Controversy erupted across several blogs yesterday following a critical New York Times article of the Dartmouth Atlas Project, an influential body of research that shows huge geographic variations in the amount of care that hospitals and doctors provide. The Times article raised the question of whether the Dartmouth research provides a guide to quality of care, as some people have asserted. Conservative and libertarian health policy bloggers were largely silent, ignoring the debate.
Health Beat’s Maggie Mahar says the article “is raising eyebrows– in part because there are so many factual mistakes in the story, in part because the tone is so personal. ‘It sounds as if it were written by someone’s ex-spouse,’ a source who is very familiar with Dartmouth’s work told me in a phone conversation earlier today.”
Jonathan Skinner and Elliot Fisher, leaders of the Dartmouth project, responded (pdf) strongly, calling the article “shaky reporting” and listing five items they call “factual errors.” Skinner and Fisher conclude, “In sum, readers who wish to understand the problems confronting the U.S. health care system will have to look further than this superficial piece in the Times. An accurate understanding of our work can best be gained by reading the written response that the Times kindly posted with the article. More importantly, the Times article leaves the impression that we have somehow backed off on our conclusions. We have not.”
The Health Care Blog’s Matthew Holt calls the article a “a confused, woffly attack on Dartmouth from Reed Abelson & Gardiner Harris. This is a dreadful article. Period.”
Economist Brad DeLong posts a response from Harvard economist David Cutler, who was quoted in the Times piece: “[T]he reporter asked ‘what do you make of the fact that the price adjustment changes the ranking of communities?’ I said something to the effect of ‘why do I care about the non-price adjusted data.’… [T]he Dartmouth people have done the price adjustment, so we don’t have to fight about what such an adjustment would do. Hard to tell why my comments are beating up on anything (except a mythical version of the Dartmouth data in which they had never done price adjustment)…”
Merrill Goozner isn’t as critical as many others, saying that quality data is important to completely understand what’s happening with overutilization: “This is an important debate. But as is often the case in journalism, the attempt to reduce complex realities into a single-factor analysis that can be summarized in a headline or a single ‘why this story is important’ paragraph can leave a mistaken impression. Regional variation in Medicare spending is one indicator of gross overutilization. … But that by itself tells us nothing about why that overutilization occurs. … A careful mapping of quality has never been done by Medicare or anyone else since good data isn’t available. … The reform law will generate much better data, but that is years away. But when it is done, comparing those maps to spending patterns may provide researchers with crucial clues for determining what accounts for variations in spending across the U.S. One thing is for certain. Quality data will provide patients-as-consumers with information about what hospitals and physicians to avoid — something that spending patterns by themselves can never do.”
On the New York Times’ the Economix blog David Leonhardt responds: “Last year, I spent time reporting at Intermountain Healthcare, a network of hospitals in Utah and Idaho, and what I saw there helped persuade me that variation is a problem. … As Intermountain has analyzed its variation, it has found that overtreatment is a significant problem. In other words, a decent amount of care Intermountain had been providing wasn’t making its patients any healthier. That’s a microcosm of what happens around the country. Not surprisingly, the hospitals that practice very intensive medicine, like U.C.L.A., tend to disagree. And they are right that more care does sometimes lead to better results. But it can also lead to worse results.”

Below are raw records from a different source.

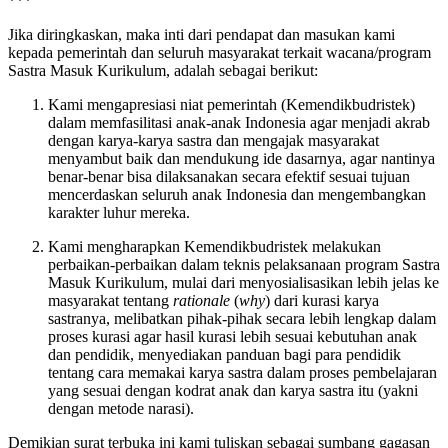
***
Jika diringkaskan, maka inti dari pendapat dan masukan kami
kepada pemerintah dan seluruh masyarakat terkait wacana/program
Sastra Masuk Kurikulum, adalah sebagai berikut:
Kami mengapresiasi niat pemerintah (Kemendikbudristek)
dalam memfasilitasi anak-anak Indonesia agar menjadi akrab
dengan karya-karya sastra dan mengajak masyarakat
menyambut baik dan mendukung ide dasarnya, agar nantinya
benar-benar bisa dilaksanakan secara efektif sesuai tujuan
mencerdaskan seluruh anak Indonesia dan mengembangkan
karakter luhur mereka.
Kami mengharapkan Kemendikbudristek melakukan
perbaikan-perbaikan dalam teknis pelaksanaan program Sastra
Masuk Kurikulum, mulai dari menyosialisasikan lebih jelas ke
masyarakat tentang
rationale
(
why
) dari kurasi karya
sastranya, melibatkan pihak-pihak secara lebih lengkap dalam
proses kurasi agar hasil kurasi lebih sesuai kebutuhan anak
dan pendidik, menyediakan panduan bagi para pendidik
tentang cara memakai karya sastra dalam proses pembelajaran
yang sesuai dengan kodrat anak dan karya sastra itu (yakni
dengan metode narasi).
Demikian surat terbuka ini kami tuliskan sebagai sumbang gagasan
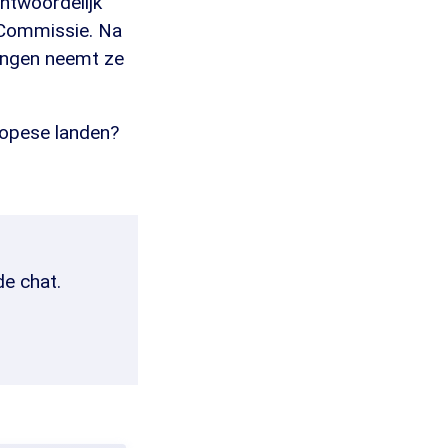
antwoordelijk
e Commissie. Na
zingen neemt ze
ropese landen?
de chat.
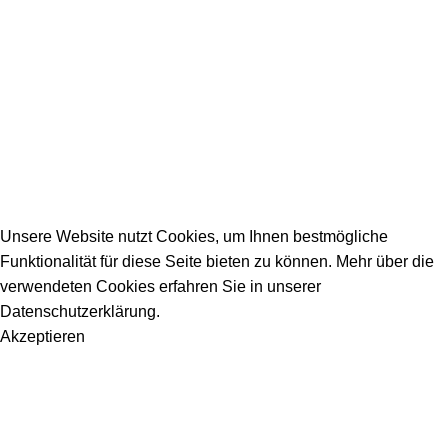
Allgemeine Fragen
_________________________________________
info@dein-bauportal.de
2026 Copyright DEIN-BAUPORTAL
Schreiner, Maler, Fliesenleger, GalaBau, Elektriker,
Bauunternehmen, Küchenbau...
Unsere Website nutzt Cookies, um Ihnen bestmögliche
Funktionalität für diese Seite bieten zu können. Mehr über die
verwendeten Cookies erfahren Sie in unserer
Datenschutzerklärung.
Akzeptieren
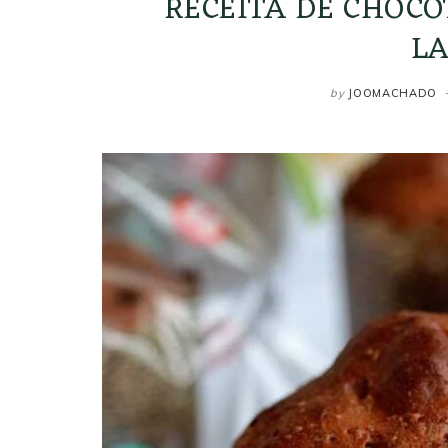
RECEITA DE CHOC
L
by
JOOMACHADO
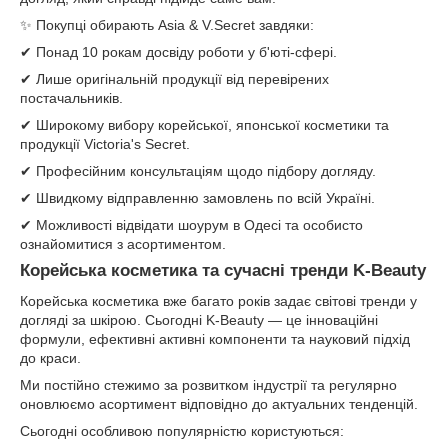
✨ Покупці обирають Asia & V.Secret завдяки:
✔ Понад 10 рокам досвіду роботи у б'юті-сфері.
✔ Лише оригінальній продукції від перевірених
постачальників.
✔ Широкому вибору корейської, японської косметики та
продукції Victoria's Secret.
✔ Професійним консультаціям щодо підбору догляду.
✔ Швидкому відправленню замовлень по всій Україні.
✔ Можливості відвідати шоурум в Одесі та особисто
ознайомитися з асортиментом.
Корейська косметика та сучасні тренди K-Beauty
Корейська косметика вже багато років задає світові тренди у
догляді за шкірою. Сьогодні K-Beauty — це інноваційні
формули, ефективні активні компоненти та науковий підхід
до краси.
Ми постійно стежимо за розвитком індустрії та регулярно
оновлюємо асортимент відповідно до актуальних тенденцій.
Сьогодні особливою популярністю користуються:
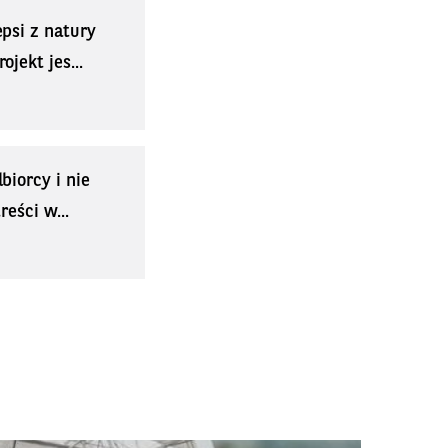
psi z natury
jekt jes...
biorcy i nie
eści w...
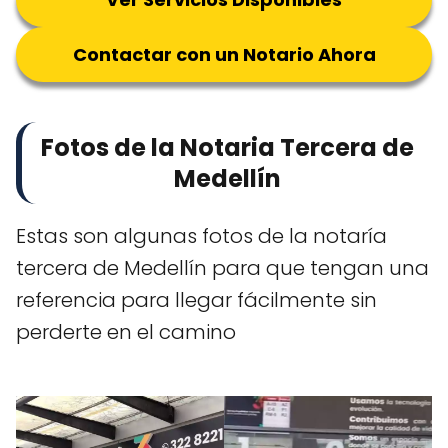
Contactar con un Notario Ahora
Fotos de la Notaria Tercera de
Medellín
Estas son algunas fotos de la notaría
tercera de Medellín para que tengan una
referencia para llegar fácilmente sin
perderte en el camino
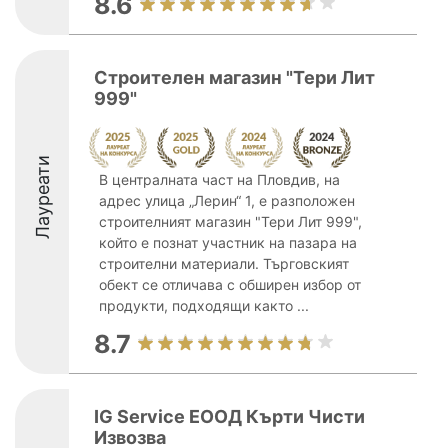
8.6
Строителен магазин "Тери Лит
999"
Лауреати
В централната част на Пловдив, на
адрес улица „Лерин“ 1, е разположен
строителният магазин "Тери Лит 999",
който е познат участник на пазара на
строителни материали. Търговският
обект се отличава с обширен избор от
продукти, подходящи както ...
8.7
IG Service ЕООД Кърти Чисти
Извозва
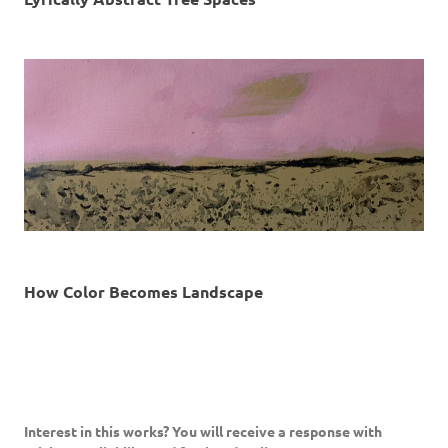
How Color Becomes Landscape
Interest in this works? You will receive a response with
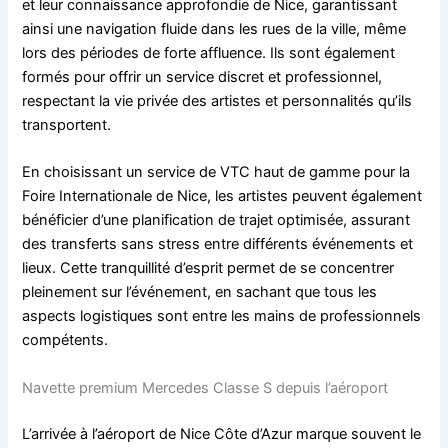
et leur connaissance approfondie de Nice, garantissant
ainsi une navigation fluide dans les rues de la ville, même
lors des périodes de forte affluence. Ils sont également
formés pour offrir un service discret et professionnel,
respectant la vie privée des artistes et personnalités qu’ils
transportent.
En choisissant un service de VTC haut de gamme pour la
Foire Internationale de Nice, les artistes peuvent également
bénéficier d’une planification de trajet optimisée, assurant
des transferts sans stress entre différents événements et
lieux. Cette tranquillité d’esprit permet de se concentrer
pleinement sur l’événement, en sachant que tous les
aspects logistiques sont entre les mains de professionnels
compétents.
Navette premium Mercedes Classe S depuis l’aéroport
L’arrivée à l’aéroport de Nice Côte d’Azur marque souvent le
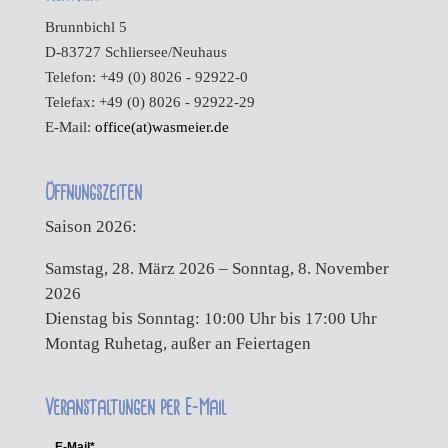
Brunnbichl 5
D-83727 Schliersee/Neuhaus
Telefon: +49 (0) 8026 - 92922-0
Telefax: +49 (0) 8026 - 92922-29
E-Mail:
office(at)wasmeier.de
Öffnungszeiten
Saison 2026:
Samstag, 28. März 2026 – Sonntag, 8. November
2026
Dienstag bis Sonntag: 10:00 Uhr bis 17:00 Uhr
Montag Ruhetag, außer an Feiertagen
Veranstaltungen per E-Mail
E-Mail*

The New Republic’s Jonathan Cohn writes, “I’ve long admired Abelson and Harris’ work. They are right to highlight some of the ambiguities in the Dartmouth research–and the extent to which its more evangelical promoters gloss over them. But the fundamental argument of reform is not, as Abelson and Harris suggest, that cheaper care is better care. The argument is that cheaper care can be better care–or, at least, equally good care. And the evidence for that proposition is pretty overwhelming.”
But The Washington Post’s Ezra Klein says coverage of the Dartmouth data debate focuses too much on what it might mean for the health overhaul law: “So if the Dartmouth guys are totally wrong, that’s a bummer in that it means there’s less low-hanging fruit to pick, but it won’t change the numbers on the bill. The Times might be strafing the Dartmouth Atlas guys, and they might be strafing the rhetoric of politicians who want to believe we can balance the books by getting rid of things no one needs in the first place, but they’re not saying much about the health-care bill.”
And NPR’s Scott Hensley writes on the Shots blog “When it comes to health care, nobody we’ve met has all the answers. But it’s hard to imagine tackling the problems of cost and value without looking at the differences in what gets spent where — and to what end.”